Collected data entries:
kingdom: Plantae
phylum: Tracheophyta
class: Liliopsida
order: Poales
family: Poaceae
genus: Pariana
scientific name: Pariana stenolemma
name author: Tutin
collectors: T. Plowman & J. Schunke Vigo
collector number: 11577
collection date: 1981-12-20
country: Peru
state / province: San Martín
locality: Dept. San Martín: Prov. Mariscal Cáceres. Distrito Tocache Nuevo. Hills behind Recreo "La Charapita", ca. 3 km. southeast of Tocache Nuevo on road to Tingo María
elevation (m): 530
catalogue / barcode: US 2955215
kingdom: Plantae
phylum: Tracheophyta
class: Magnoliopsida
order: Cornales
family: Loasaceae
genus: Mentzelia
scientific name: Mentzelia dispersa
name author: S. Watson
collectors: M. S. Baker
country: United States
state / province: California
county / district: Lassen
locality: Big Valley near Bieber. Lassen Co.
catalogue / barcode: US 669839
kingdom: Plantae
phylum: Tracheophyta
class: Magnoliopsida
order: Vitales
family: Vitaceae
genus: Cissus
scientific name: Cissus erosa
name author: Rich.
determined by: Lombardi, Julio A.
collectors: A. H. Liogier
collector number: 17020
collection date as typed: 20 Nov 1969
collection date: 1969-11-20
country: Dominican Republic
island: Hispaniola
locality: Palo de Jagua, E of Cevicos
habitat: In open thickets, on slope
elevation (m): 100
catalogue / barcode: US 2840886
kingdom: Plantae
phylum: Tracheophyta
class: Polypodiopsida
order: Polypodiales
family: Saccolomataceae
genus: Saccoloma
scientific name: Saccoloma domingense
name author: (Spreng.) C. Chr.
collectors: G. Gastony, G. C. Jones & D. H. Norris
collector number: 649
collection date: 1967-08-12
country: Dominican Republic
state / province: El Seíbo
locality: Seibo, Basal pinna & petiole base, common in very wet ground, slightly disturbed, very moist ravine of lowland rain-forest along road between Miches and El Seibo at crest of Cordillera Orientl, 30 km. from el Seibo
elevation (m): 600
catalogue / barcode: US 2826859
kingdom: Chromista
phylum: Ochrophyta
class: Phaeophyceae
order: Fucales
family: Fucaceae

» **SET EXERCISE**
Turn every line of the records into a Markdown table with two columns, "Row" for a running number and "Line" for the line itself, and leave out any blank lines.

» **WORKED SOLUTION**
| Row | Line |
|---|---|
| 1 | kingdom: Plantae |
| 2 | phylum: Tracheophyta |
| 3 | class: Liliopsida |
| 4 | order: Poales |
| 5 | family: Poaceae |
| 6 | genus: Pariana |
| 7 | scientific name: Pariana stenolemma |
| 8 | name author: Tutin |
| 9 | collectors: T. Plowman & J. Schunke Vigo |
| 10 | collector number: 11577 |
| 11 | collection date: 1981-12-20 |
| 12 | country: Peru |
| 13 | state / province: San Martín |
| 14 | locality: Dept. San Martín: Prov. Mariscal Cáceres. Distrito Tocache Nuevo. Hills behind Recreo "La Charapita", ca. 3 km. southeast of Tocache Nuevo on road to Tingo María |
| 15 | elevation (m): 530 |
| 16 | catalogue / barcode: US 2955215 |
| 17 | kingdom: Plantae |
| 18 | phylum: Tracheophyta |
| 19 | class: Magnoliopsida |
| 20 | order: Cornales |
| 21 | family: Loasaceae |
| 22 | genus: Mentzelia |
| 23 | scientific name: Mentzelia dispersa |
| 24 | name author: S. Watson |
| 25 | collectors: M. S. Baker |
| 26 | country: United States |
| 27 | state / province: California |
| 28 | county / district: Lassen |
| 29 | locality: Big Valley near Bieber. Lassen Co. |
| 30 | catalogue / barcode: US 669839 |
| 31 | kingdom: Plantae |
| 32 | phylum: Tracheophyta |
| 33 | class: Magnoliopsida |
| 34 | order: Vitales |
| 35 | family: Vitaceae |
| 36 | genus: Cissus |
| 37 | scientific name: Cissus erosa |
| 38 | name author: Rich. |
| 39 | determined by: Lombardi, Julio A. |
| 40 | collectors: A. H. Liogier |
| 41 | collector number: 17020 |
| 42 | collection date as typed: 20 Nov 1969 |
| 43 | collection date: 1969-11-20 |
| 44 | country: Dominican Republic |
| 45 | island: Hispaniola |
| 46 | locality: Palo de Jagua, E of Cevicos |
| 47 | habitat: In open thickets, on slope |
| 48 | elevation (m): 100 |
| 49 | catalogue / barcode: US 2840886 |
| 50 | kingdom: Plantae |
| 51 | phylum: Tracheophyta |
| 52 | class: Polypodiopsida |
| 53 | order: Polypodiales |
| 54 | family: Saccolomataceae |
| 55 | genus: Saccoloma |
| 56 | scientific name: Saccoloma domingense |
| 57 | name author: (Spreng.) C. Chr. |
| 58 | collectors: G. Gastony, G. C. Jones & D. H. Norris |
| 59 | collector number: 649 |
| 60 | collection date: 1967-08-12 |
| 61 | country: Dominican Republic |
| 62 | state / province: El Seíbo |
| 63 | locality: Seibo, Basal pinna & petiole base, common in very wet ground, slightly disturbed, very moist ravine of lowland rain-forest along road between Miches and El Seibo at crest of Cordillera Orientl, 30 km. from el Seibo |
| 64 | elevation (m): 600 |
| 65 | catalogue / barcode: US 2826859 |
| 66 | kingdom: Chromista |
| 67 | phylum: Ochrophyta |
| 68 | class: Phaeophyceae |
| 69 | order: Fucales |
| 70 | family: Fucaceae |